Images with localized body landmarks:

════════════════

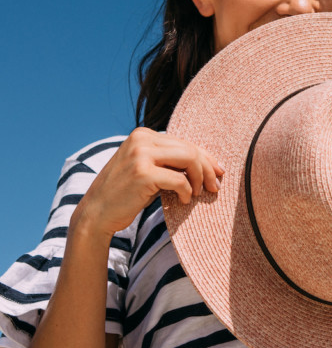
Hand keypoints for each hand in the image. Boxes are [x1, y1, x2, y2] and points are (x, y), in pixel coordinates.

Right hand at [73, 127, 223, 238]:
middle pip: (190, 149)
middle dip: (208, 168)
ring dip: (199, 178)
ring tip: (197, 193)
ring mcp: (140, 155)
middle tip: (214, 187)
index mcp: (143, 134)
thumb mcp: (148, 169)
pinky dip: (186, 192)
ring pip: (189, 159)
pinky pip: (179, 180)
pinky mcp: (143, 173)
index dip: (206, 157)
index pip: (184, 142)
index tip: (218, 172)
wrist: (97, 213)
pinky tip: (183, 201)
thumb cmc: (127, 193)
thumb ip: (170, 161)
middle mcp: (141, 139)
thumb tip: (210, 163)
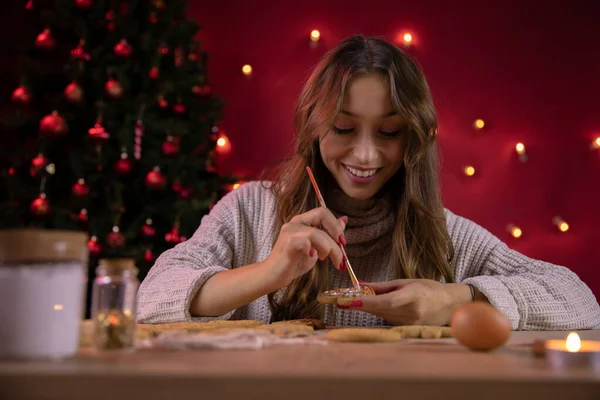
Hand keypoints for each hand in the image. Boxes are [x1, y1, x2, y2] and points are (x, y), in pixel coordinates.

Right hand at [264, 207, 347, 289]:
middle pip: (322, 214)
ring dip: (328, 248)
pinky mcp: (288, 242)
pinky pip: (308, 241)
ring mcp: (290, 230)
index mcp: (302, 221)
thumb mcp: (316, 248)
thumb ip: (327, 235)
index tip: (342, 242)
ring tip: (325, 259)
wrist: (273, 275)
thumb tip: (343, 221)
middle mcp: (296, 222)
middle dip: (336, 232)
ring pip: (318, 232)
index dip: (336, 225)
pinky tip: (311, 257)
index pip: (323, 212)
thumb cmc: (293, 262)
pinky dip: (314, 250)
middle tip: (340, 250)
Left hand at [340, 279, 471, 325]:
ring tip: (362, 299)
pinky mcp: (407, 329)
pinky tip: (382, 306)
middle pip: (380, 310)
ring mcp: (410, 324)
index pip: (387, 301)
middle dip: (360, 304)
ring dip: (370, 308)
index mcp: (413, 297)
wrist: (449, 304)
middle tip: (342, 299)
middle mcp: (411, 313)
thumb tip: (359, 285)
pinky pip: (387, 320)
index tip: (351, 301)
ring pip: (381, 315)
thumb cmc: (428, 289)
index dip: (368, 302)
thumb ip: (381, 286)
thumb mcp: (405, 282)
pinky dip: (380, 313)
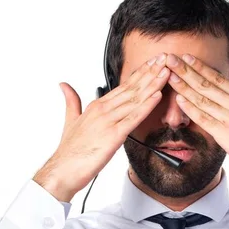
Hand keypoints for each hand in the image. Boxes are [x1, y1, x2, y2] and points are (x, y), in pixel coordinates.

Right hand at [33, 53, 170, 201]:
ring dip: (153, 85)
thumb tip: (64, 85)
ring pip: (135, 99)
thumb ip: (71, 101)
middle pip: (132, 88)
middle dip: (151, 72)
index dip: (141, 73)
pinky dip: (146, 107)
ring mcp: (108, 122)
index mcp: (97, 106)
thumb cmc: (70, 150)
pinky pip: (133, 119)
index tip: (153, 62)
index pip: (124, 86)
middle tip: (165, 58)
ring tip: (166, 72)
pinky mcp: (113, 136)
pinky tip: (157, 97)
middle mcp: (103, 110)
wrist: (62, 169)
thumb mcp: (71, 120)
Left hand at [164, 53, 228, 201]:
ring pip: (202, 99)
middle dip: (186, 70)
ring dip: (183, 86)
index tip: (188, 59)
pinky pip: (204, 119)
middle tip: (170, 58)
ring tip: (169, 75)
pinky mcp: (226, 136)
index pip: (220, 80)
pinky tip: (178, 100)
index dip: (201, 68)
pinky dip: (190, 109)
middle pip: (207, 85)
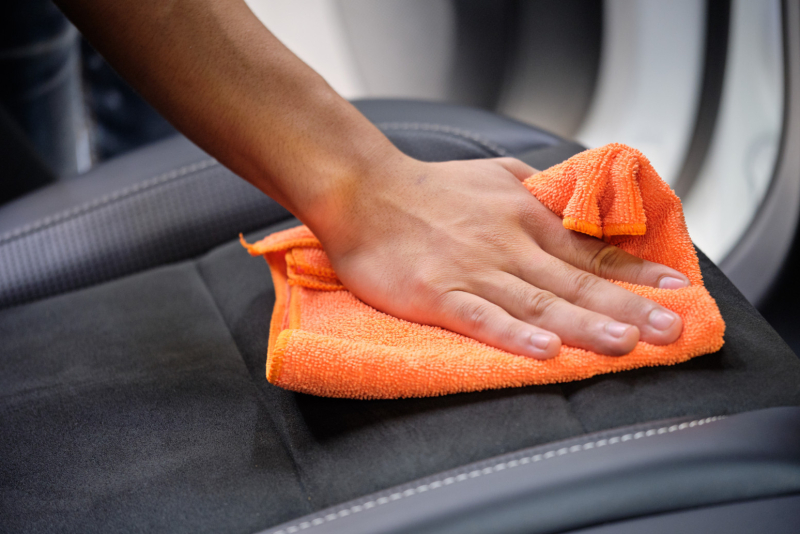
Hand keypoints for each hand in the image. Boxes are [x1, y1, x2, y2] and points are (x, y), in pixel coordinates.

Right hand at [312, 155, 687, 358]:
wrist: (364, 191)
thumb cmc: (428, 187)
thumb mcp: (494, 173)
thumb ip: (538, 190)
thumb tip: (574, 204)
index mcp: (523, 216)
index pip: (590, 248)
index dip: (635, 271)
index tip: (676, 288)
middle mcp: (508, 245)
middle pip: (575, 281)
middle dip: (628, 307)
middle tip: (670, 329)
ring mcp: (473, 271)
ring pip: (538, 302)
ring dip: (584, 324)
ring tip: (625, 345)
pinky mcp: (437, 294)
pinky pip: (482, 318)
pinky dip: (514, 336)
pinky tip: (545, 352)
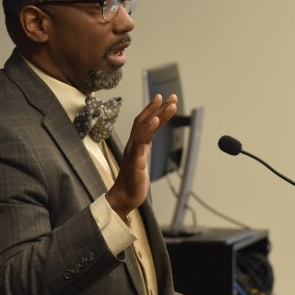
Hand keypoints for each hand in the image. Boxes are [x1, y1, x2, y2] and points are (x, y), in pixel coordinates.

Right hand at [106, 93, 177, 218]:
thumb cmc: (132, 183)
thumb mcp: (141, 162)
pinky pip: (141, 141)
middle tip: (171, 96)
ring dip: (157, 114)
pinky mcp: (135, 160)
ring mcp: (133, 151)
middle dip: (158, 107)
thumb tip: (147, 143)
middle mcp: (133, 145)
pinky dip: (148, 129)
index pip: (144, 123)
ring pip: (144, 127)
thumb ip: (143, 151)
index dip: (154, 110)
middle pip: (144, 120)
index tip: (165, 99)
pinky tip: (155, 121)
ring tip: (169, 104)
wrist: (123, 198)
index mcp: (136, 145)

════════════════

_TASK PROMPT_
Above are the records; copy exactly the lines from the one with "index dip: (336, 225)" through the one with "wrist: (364, 191)", including both, and nothing more. Leave out pictures.

_SOLUTION TO THIS TASK_
index dip: (336, 225)
pinky tip: (311, 257)
index pip: (323, 212)
thumb cmc: (293, 262)
pinky dip: (314, 250)
middle tip: (340, 250)
Left hand at [340, 279, 471, 325]:
ring tip: (362, 299)
pinky mcp: (407, 329)
pinky tip: (382, 306)
middle pip: (380, 310)
ring mcp: (410, 324)
index pip: (387, 301)
middle dip: (360, 304)
ring dip: (370, 308)
index mcp: (413, 297)
wrist: (449, 304)
middle tip: (342, 299)
middle mcp: (411, 313)
thumb tip: (359, 285)
pinky pip: (387, 320)
index tip: (351, 301)
ring pip: (381, 315)
thumb cmc: (428, 289)
index dip: (368, 302)
thumb ip: (381, 286)
thumb mcp: (405, 282)
pinky dip: (380, 313)
Hand keypoints for each hand in the image. Boxes are [x1, y1, x2, y2] and points are (x, y), in pixel coordinates.

Right hand at [33, 53, 170, 201]:
ring dip: (153, 85)
thumb tip: (64, 85)
ring pip: (135, 99)
thumb ip: (71, 101)
middle pip: (132, 88)
middle dip: (151, 72)
index dip: (141, 73)
pinky dip: (146, 107)
ring mcp: (108, 122)
index mcp: (97, 106)
thumb cmc: (70, 150)
pinky pip: (133, 119)
index tip: (153, 62)
index pip: (124, 86)
middle tip: (165, 58)
ring tip: (166, 72)
pinky mcp: (113, 136)
pinky tip: (157, 97)
middle mcp: (103, 110)
wrist: (62, 169)
thumb mcp: (71, 120)
Left hand at [164, 53, 228, 201]:
ring pip: (202, 99)
middle dip: (186, 70)
ring dip: (183, 86)
index tip: (188, 59)
pinky pip: (204, 119)
middle tip: (170, 58)
ring tip: (169, 75)
pinky mcp: (226, 136)
index pip: (220, 80)
pinky tip: (178, 100)
index dip: (201, 68)
pinky dip: (190, 109)
middle pip: (207, 85)
Hand keypoints for each hand in the image. Boxes are [x1, y1, x2, y2] and points are (x, y), in pixel coordinates.

Right hand at [312, 155, 687, 358]:
wrist: (364, 191)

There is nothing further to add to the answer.